Good job Joed, or should I call you Lancaster? (Nice picture).

What I meant by metal sheathed cable, is the spiral steel wrap that is seen on some electrical cables. I'm not sure if it's bought that way, sheath and conductors all in one, but it probably is.

Is it acceptable to use pvc conduit in the ground? I mean as long as it's sealed at any joints with proper glue?

And as for direct buried conductors, (NMWU) can they just literally be buried without a conduit to protect them? I know you need decent quality screened sand or screened earth around them, and a type of protection above them, plus warning tape. It just seems odd that you can bury a 14 gauge or 12 gauge cable without additional protection wrapped around it.
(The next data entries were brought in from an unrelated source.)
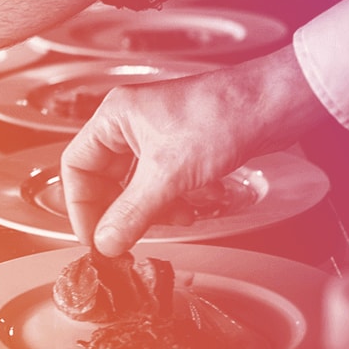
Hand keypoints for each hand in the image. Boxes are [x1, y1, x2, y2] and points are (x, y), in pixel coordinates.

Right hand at [60, 46, 327, 255]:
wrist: (271, 105)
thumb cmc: (219, 118)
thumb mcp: (168, 175)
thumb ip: (132, 213)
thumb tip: (105, 243)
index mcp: (114, 117)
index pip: (76, 166)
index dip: (80, 205)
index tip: (93, 238)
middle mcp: (130, 124)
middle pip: (105, 178)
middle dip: (118, 211)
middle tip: (125, 241)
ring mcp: (156, 135)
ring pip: (134, 184)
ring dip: (149, 209)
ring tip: (172, 221)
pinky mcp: (181, 147)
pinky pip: (160, 183)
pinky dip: (170, 201)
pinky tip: (190, 209)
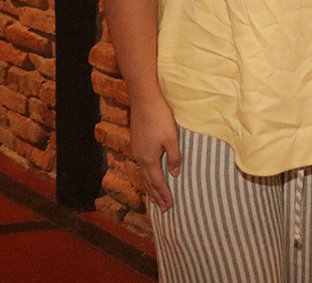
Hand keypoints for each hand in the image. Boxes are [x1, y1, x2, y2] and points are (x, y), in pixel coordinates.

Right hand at [128, 96, 181, 211]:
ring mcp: (137, 150)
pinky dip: (147, 176)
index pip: (157, 183)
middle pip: (148, 182)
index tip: (169, 207)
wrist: (144, 100)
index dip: (164, 195)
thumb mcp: (172, 138)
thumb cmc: (161, 118)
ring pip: (143, 175)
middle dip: (156, 196)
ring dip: (150, 188)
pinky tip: (149, 176)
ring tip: (154, 199)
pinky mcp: (137, 143)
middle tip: (162, 210)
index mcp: (149, 159)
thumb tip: (174, 175)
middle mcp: (140, 158)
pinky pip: (142, 166)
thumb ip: (174, 157)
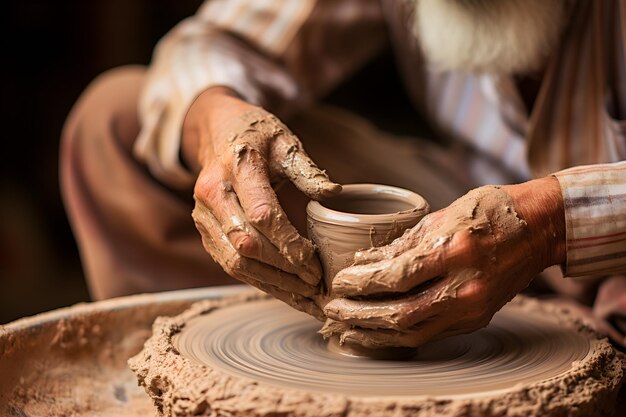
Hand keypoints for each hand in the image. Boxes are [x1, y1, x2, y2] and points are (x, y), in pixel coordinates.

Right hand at [185, 87, 340, 317]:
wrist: (215, 131)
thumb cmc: (256, 135)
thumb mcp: (284, 140)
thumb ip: (306, 169)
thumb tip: (334, 195)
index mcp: (236, 167)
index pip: (262, 215)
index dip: (289, 243)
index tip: (314, 262)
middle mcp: (213, 193)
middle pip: (246, 244)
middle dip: (284, 269)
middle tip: (316, 282)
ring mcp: (203, 215)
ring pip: (234, 262)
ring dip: (271, 283)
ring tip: (304, 295)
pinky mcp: (204, 230)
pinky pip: (228, 263)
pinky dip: (257, 280)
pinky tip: (283, 288)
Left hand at [322, 178, 564, 347]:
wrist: (538, 228)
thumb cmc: (489, 212)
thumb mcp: (442, 216)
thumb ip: (402, 243)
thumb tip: (363, 261)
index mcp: (455, 251)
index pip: (397, 277)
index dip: (362, 283)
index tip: (339, 282)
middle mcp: (466, 286)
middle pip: (401, 314)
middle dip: (360, 315)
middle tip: (333, 310)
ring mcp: (474, 308)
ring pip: (413, 333)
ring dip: (374, 334)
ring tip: (345, 330)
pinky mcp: (476, 319)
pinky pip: (430, 334)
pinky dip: (399, 336)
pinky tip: (376, 334)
My observation of the 300 mm distance between say, a gas pipe and an electrical conductor, is that obviously this would be a pretty substantial trench. 300 mm is 12" or so, and I think you need room on either side of the electrical conductor.

Thank you ! Tom.


----------



## joed (Mar 13, 2005)

The metal clad cable you refer to is not wet rated. All cable underground even in conduit are consider to be wet location. 
NMWU can be direct buried. It needs to go deeper than if it is in conduit.
It is acceptable to use PVC underground.
A 12" wide trench with electrical on one side and gas on the other would be suitable I think.


----------